Local Open Scope nat_scope.

Implicit Types m n p : nat.

# 0 is right neutral

Lemma minus_n_O : forall n, n = n - 0.
Hint Resolve minus_n_O: arith v62.

# Permutation with successor

Lemma minus_Sn_m : forall n m, m <= n -> S (n - m) = S n - m.
Hint Resolve minus_Sn_m: arith v62.

Theorem pred_of_minus : forall n, pred n = n - 1.

# Diagonal

Lemma minus_diag : forall n, n - n = 0.

Lemma minus_diag_reverse : forall n, 0 = n - n.
Hint Resolve minus_diag_reverse: arith v62.

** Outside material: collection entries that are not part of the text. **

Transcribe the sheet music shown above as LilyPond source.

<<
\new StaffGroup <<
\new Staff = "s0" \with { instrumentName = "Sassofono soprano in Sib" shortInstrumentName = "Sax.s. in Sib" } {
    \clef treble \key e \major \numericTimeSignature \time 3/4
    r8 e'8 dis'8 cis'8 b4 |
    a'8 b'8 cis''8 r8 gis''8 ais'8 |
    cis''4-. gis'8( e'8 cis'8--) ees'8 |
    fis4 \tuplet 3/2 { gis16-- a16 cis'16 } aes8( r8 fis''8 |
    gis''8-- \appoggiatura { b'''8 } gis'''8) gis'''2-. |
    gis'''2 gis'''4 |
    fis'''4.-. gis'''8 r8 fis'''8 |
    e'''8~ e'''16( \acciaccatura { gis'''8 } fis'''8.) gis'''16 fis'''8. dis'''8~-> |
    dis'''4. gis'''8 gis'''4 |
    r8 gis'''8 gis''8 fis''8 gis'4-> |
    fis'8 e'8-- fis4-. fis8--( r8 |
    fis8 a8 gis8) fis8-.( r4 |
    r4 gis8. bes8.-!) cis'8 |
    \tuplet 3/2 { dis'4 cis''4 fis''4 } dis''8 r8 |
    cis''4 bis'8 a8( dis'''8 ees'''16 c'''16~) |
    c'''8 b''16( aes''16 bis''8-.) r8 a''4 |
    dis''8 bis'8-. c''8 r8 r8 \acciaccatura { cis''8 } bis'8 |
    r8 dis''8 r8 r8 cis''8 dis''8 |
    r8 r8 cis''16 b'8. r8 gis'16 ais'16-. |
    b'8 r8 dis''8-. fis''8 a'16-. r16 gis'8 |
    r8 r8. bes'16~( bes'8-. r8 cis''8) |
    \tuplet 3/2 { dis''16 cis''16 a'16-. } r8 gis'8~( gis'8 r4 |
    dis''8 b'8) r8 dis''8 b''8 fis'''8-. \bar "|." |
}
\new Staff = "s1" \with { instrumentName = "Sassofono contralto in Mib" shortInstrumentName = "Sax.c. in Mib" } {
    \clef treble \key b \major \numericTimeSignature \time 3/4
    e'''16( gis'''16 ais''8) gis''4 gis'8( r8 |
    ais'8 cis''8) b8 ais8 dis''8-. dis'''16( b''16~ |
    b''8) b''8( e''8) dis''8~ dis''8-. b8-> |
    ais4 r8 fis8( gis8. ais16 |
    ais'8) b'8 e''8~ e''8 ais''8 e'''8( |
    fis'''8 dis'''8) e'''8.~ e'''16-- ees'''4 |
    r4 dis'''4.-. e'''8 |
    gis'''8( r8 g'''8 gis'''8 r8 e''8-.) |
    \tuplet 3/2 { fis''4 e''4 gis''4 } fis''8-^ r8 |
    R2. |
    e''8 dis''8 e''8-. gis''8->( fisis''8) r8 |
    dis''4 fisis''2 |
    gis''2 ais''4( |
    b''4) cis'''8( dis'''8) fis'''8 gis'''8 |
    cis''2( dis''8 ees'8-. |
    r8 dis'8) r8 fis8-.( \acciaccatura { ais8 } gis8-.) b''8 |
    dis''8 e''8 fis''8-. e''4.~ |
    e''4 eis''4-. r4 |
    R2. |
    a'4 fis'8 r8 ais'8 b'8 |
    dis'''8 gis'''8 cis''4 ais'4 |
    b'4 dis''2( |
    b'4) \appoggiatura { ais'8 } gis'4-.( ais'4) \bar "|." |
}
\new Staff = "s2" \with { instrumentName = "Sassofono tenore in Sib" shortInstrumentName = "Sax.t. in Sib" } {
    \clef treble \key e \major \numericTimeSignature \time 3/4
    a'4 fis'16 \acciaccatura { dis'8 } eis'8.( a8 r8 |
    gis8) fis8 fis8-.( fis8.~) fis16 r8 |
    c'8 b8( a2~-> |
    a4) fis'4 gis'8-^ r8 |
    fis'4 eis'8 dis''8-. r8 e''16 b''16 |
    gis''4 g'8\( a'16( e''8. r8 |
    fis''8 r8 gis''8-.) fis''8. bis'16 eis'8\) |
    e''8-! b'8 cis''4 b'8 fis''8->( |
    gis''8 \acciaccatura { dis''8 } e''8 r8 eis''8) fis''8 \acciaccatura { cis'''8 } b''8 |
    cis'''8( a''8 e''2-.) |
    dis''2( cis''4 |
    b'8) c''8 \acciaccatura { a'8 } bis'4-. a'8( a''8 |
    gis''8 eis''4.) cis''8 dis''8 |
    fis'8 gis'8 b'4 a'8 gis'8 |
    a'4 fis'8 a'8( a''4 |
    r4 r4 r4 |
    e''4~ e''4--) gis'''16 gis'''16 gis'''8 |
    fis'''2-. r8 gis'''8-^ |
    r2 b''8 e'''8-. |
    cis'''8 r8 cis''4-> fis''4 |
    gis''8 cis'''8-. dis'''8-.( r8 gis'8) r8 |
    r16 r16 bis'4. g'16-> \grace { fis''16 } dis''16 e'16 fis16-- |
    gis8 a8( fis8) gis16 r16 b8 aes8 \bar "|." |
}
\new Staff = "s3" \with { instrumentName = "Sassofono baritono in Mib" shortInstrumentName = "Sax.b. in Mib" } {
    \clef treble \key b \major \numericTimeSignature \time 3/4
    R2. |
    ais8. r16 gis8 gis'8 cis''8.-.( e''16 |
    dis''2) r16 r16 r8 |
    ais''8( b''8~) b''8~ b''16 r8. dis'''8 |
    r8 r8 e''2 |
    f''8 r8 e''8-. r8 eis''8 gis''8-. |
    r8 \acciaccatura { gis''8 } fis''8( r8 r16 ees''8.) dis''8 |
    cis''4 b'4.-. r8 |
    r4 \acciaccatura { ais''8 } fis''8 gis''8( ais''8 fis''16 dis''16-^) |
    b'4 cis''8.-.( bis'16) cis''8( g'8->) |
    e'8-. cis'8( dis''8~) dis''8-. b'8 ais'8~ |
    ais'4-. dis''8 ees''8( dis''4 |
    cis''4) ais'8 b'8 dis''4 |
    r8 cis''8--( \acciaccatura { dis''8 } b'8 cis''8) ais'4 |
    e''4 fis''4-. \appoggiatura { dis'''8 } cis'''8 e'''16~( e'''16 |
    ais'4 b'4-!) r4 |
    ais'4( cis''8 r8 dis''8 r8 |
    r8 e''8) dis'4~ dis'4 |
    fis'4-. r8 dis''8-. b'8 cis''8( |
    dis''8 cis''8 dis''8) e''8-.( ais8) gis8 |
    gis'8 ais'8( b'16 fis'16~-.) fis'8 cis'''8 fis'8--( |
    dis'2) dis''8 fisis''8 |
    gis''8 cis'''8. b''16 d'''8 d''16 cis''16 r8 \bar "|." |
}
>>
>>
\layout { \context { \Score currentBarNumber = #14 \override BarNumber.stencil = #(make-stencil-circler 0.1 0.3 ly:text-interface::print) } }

Notation minus_n_n := minus_diag_reverse.

# Simplification

Lemma minus_plus_simpl_l_reverse : forall n m p, n - m = p + n - (p + m).
Hint Resolve minus_plus_simpl_l_reverse: arith v62.

# Relation with plus

Lemma plus_minus : forall n m p, n = m + p -> p = n - m.
Hint Immediate plus_minus: arith v62.

Lemma minus_plus : forall n m, n + m - n = m.
Hint Resolve minus_plus: arith v62.

Lemma le_plus_minus : forall n m, n <= m -> m = n + (m - n).
Hint Resolve le_plus_minus: arith v62.

Lemma le_plus_minus_r : forall n m, n <= m -> n + (m - n) = m.
Hint Resolve le_plus_minus_r: arith v62.

# Relation with order

Theorem minus_le_compat_r : forall n m p : nat, n <= m -> n - p <= m - p.

Theorem minus_le_compat_l : forall n m p : nat, n <= m -> p - m <= p - n.

Corollary le_minus : forall n m, n - m <= n.

Lemma lt_minus : forall n m, m <= n -> 0 < m -> n - m < n.
Hint Resolve lt_minus: arith v62.

Lemma lt_O_minus_lt : forall n m, 0 < n - m -> m < n.
Hint Immediate lt_O_minus_lt: arith v62.

Theorem not_le_minus_0 : forall n m, ~ m <= n -> n - m = 0.